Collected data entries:
----

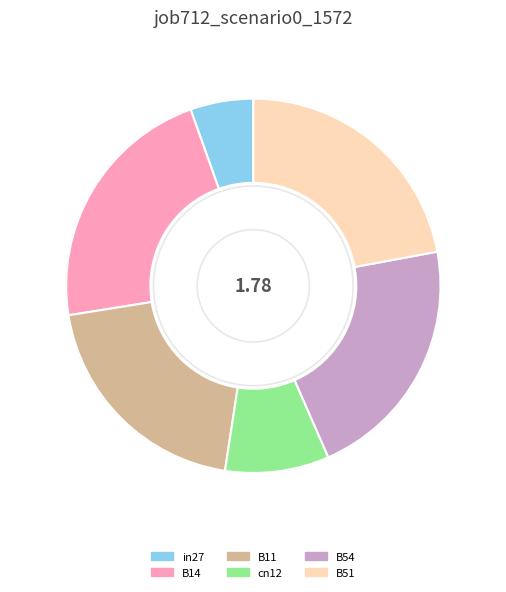

Which slice is the smallest?

in27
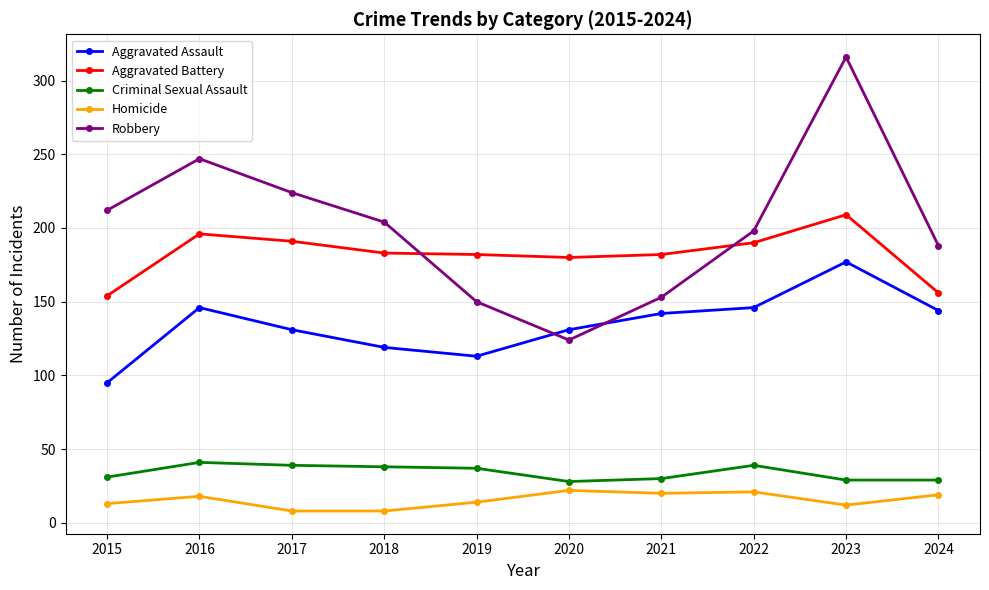

What are all the series names shown in the legend?

Aggravated Assault, Aggravated Battery, Criminal Sexual Assault, Homicide, Robbery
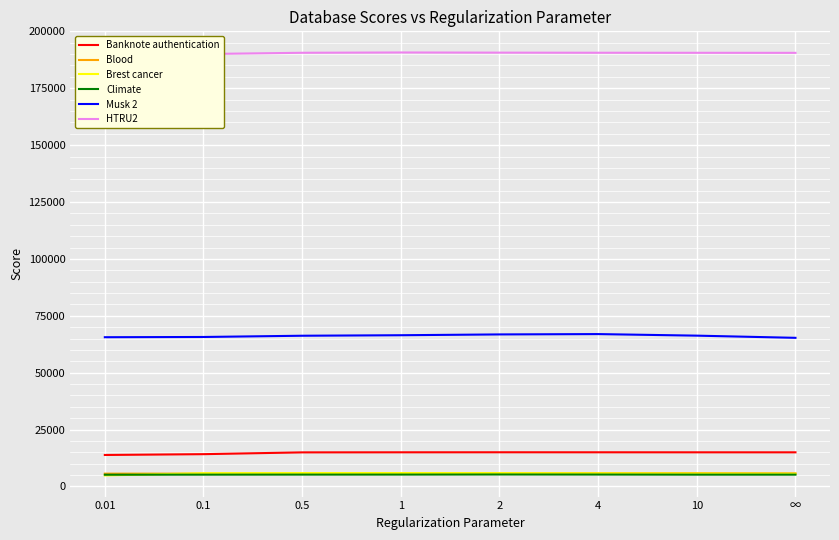

Reading left to right, list all the values displayed in this chart.

Banknote authentication: 0.01=13840	0.1=14195	0.5=14981	1=15013	2=15028	4=15020	10=15008	∞=15004
Blood: 0.01=5639	0.1=5638	0.5=5731	1=5818	2=5807	4=5825	10=5837	∞=5768
Brest cancer: 0.01=4848	0.1=5816	0.5=5875	1=5876	2=5841	4=5753	10=5656	∞=5576
Climate: 0.01=5168	0.1=5192	0.5=5214	1=5224	2=5265	4=5238	10=5191	∞=5194
Musk 2: 0.01=65588	0.1=65693	0.5=66239	1=66462	2=66817	4=66963	10=66279	∞=65319
HTRU2: 0.01=189086	0.1=190036	0.5=190586	1=190716	2=190646	4=190598	10=190576	∞=190555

----

How to complete this task: Write out every line above without changing anything, and leave the pictures out.

Task output:
Which slice is the smallest?

in27

What are all the series names shown in the legend?

Aggravated Assault, Aggravated Battery, Criminal Sexual Assault, Homicide, Robbery

Reading left to right, list all the values displayed in this chart.

Banknote authentication: 0.01=13840	0.1=14195	0.5=14981	1=15013	2=15028	4=15020	10=15008	∞=15004
Blood: 0.01=5639	0.1=5638	0.5=5731	1=5818	2=5807	4=5825	10=5837	∞=5768
Brest cancer: 0.01=4848	0.1=5816	0.5=5875	1=5876	2=5841	4=5753	10=5656	∞=5576
Climate: 0.01=5168	0.1=5192	0.5=5214	1=5224	2=5265	4=5238	10=5191	∞=5194
Musk 2: 0.01=65588	0.1=65693	0.5=66239	1=66462	2=66817	4=66963	10=66279	∞=65319
HTRU2: 0.01=189086	0.1=190036	0.5=190586	1=190716	2=190646	4=190598	10=190576	∞=190555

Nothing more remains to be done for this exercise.